Task details: The lines wanted are those in the data below that include "right".

(Pixel coordinate listings)

--

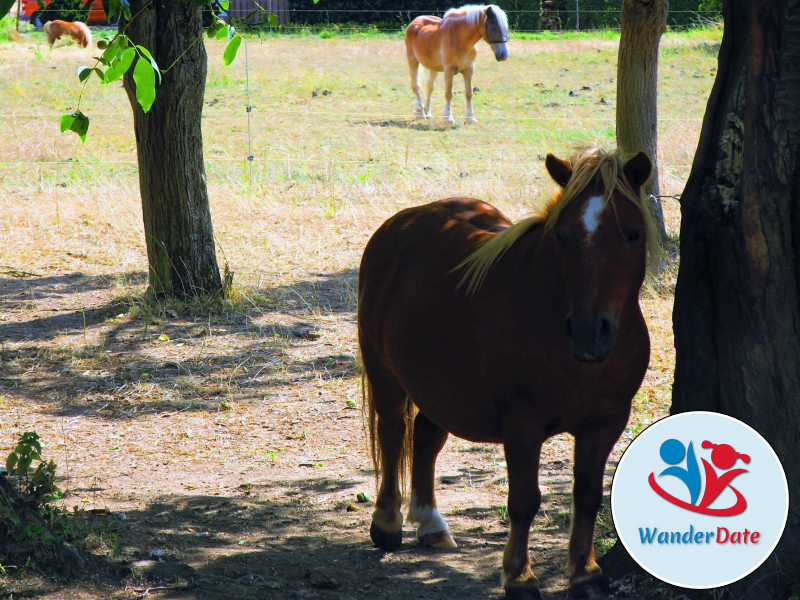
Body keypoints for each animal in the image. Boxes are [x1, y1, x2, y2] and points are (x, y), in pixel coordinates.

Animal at [360, 148, 660, 596]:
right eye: (562, 236)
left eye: (632, 233)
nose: (589, 331)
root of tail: (402, 224)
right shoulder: (523, 426)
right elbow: (524, 501)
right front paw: (519, 576)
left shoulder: (605, 422)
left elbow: (588, 495)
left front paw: (585, 572)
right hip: (386, 375)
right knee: (394, 433)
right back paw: (387, 522)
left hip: (439, 385)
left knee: (427, 438)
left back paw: (430, 523)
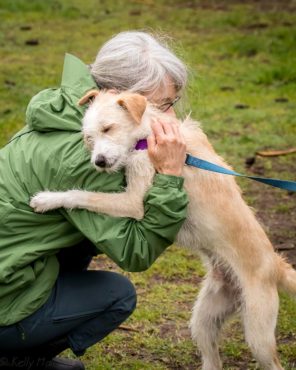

--

The answer:
right eye: (562, 236)
right shoulder: (523, 426)
right elbow: (524, 501)
right front paw: (519, 576)
right hip: (386, 375)
right knee: (394, 433)
right back paw: (387, 522)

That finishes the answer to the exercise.